Dataset entries
══════

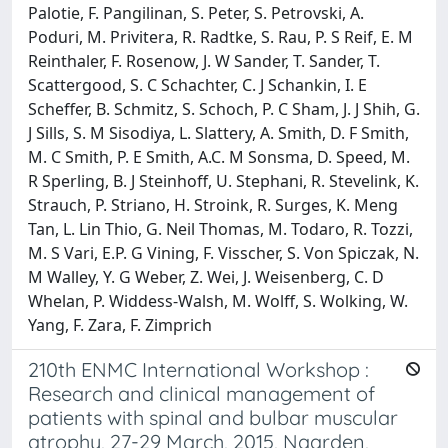
Palotie, F. Pangilinan, S. Peter, S. Petrovski, A.
Poduri, M. Privitera, R. Radtke, S. Rau, P. S Reif, E. M
Reinthaler, F. Rosenow, J. W Sander, T. Sander, T.
Scattergood, S. C Schachter, C. J Schankin, I. E
Scheffer, B. Schmitz, S. Schoch, P. C Sham, J. J Shih, G.
J Sills, S. M Sisodiya, L. Slattery, A. Smith, D. F Smith,
M. C Smith, P. E Smith, A.C. M Sonsma, D. Speed, M.
R Sperling, B. J Steinhoff, U. Stephani, R. Stevelink, K.
Strauch, P. Striano, H. Stroink, R. Surges, K. Meng
Tan, L. Lin Thio, G. Neil Thomas, M. Todaro, R. Tozzi,
M. S Vari, E.P. G Vining, F. Visscher, S. Von Spiczak, N.
M Walley, Y. G Weber, Z. Wei, J. Weisenberg, C. D
Whelan, P. Widdess-Walsh, M. Wolff, S. Wolking, W.
Yang, F. Zara, F. Zimprich
210th ENMC International Workshop :
Research and clinical management of
patients with spinal and bulbar muscular
atrophy, 27-29 March, 2015, Naarden,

══════

Directions for this task =>
Which lines in the records above contain the string "Smith"? Copy each one.

Response below =>
J Sills, S. M Sisodiya, L. Slattery, A. Smith, D. F Smith,
M. C Smith, P. E Smith, A.C. M Sonsma, D. Speed, M.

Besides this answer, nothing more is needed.